**Extrait du document**
..............................
Corbin nous fait bénéficier de sa connaissance des philosophies et spiritualités orientales pour comprendre la psychologie analytique jungienne sous un autre angle. Il se réfère notamment au bouddhisme tel qu'il fut justement présenté par D. T. Sukuzi aux réunions Eranos. On comprend mal ce bon vieux Jung en Occident mais en Orient, il aurait peut-être fait aussi peu d'étincelles qu'un BHL à la RATP. On retrouve dans l'enseignement du bouddhisme, comme dans la psychologie jungienne, l'appel adressé à l'individu en vue d'une expérience qui transforme son mode d'être et de comprendre, sans que ce ne soit une profession de foi dogmatique. Jung avait écrit :


« Je ne doute pas que l'expérience du satori se produise aussi en Occident, car il y a aussi chez nous des êtres humains qui ont le pressentiment de buts ultimes et ne reculent devant aucune fatigue, aucun effort pour s'en approcher. Cependant ils tairont ce qu'ils ont expérimenté […] parce qu'ils savent que toute tentative, tout essai pour la transmission est sans espoir. Car rien dans notre culture ne fait des avances, ne vient à la rencontre de cet effort […]. le seul mouvement de l(‘intérieur de notre culture qui en partie possède, en partie devrait posséder, une compréhension pour cet effort, est la psychothérapie. »
..............................
**Données à examiner**
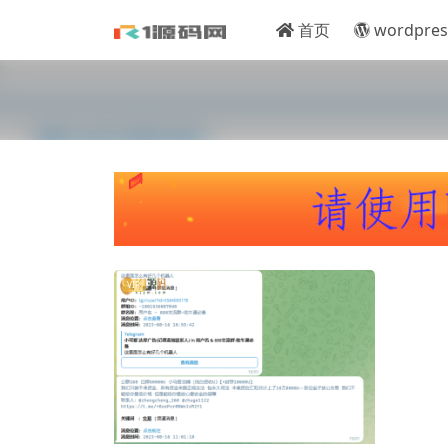
首页
wordpres
VIP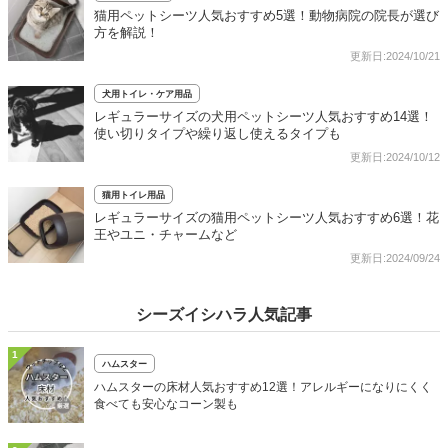
猫用ペットシーツ人気おすすめ5選！動物病院の院長が選び
方を解説！
更新日:2024/10/21
犬用トイレ・ケア用品
レギュラーサイズの犬用ペットシーツ人気おすすめ14選！
使い切りタイプや繰り返し使えるタイプも
更新日:2024/10/12
猫用トイレ用品
レギュラーサイズの猫用ペットシーツ人気おすすめ6選！花
王やユニ・チャームなど
更新日:2024/09/24
シーズイシハラ人気記事
1
ハムスター
ハムスターの床材人気おすすめ12選！アレルギーになりにくく
食べても安心なコーン製も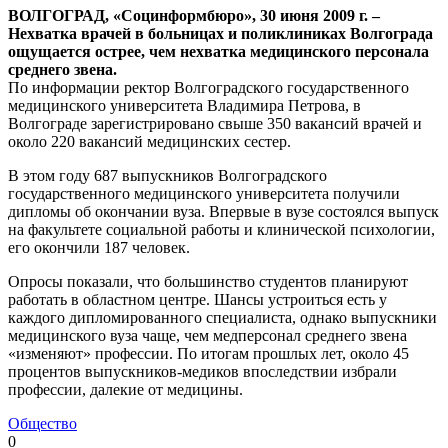
ВОЛГОГРАД, «Социнформбюро», 30 июня 2009 г. –
Нехватка врачей в больницах и поликлиниках Волгограда
ощущается острее, чем нехватка медицинского персонала
среднего звена.
По информации ректор Волгоградского государственного
медицинского университета Владимира Петрова, в
Волгограде зарегистрировано свыше 350 вакансий врачей и
около 220 вакансий медицинских сестер.
В этом году 687 выпускников Волгоградского
государственного медицинского университета получили
дипломы об окончании вуза. Впервые в вузе состоялся выпуск
на факультете социальной работы и клинической психологии,
его окончили 187 человек.
Опросы показали, что большинство студентов планируют
работать в областном центре. Шансы устроиться есть у
каждого дипломированного специалиста, однако выпускники
медицинского вуза чаще, чем медперсонал среднего звена
«изменяют» профессии. По итогам прошлых лет, около 45
процентов выпускников-медиков впоследствии избрали
профессии, далекие от медицины.
Общество
0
..............................
**Travail demandé**
Poursuivez le texte sur Corbin, Jung et le bouddhisme après la citation de Jung qui le termine.

**Réponse attendue**
Un paradoxe se présente cependant : le Zen évacue les images tandis que la thérapie jungienne met en oeuvre l'Imagination active. Il se résout cependant facilement en comprenant que la thérapie jungienne demande à chaque conscience individuelle d'élaborer son univers symbolique. « La mise en oeuvre de l'Imagination active dans la thérapie jungienne, tend non pas à imposer un répertoire d'images préalablement fixé mais à mettre le fonds le plus intime et le plus secret de l'âme à même de se libérer par la configuration de ses propres symboles ». Dans les deux cas, il s'agit d'évacuer les images qui ne nous appartiennent pas.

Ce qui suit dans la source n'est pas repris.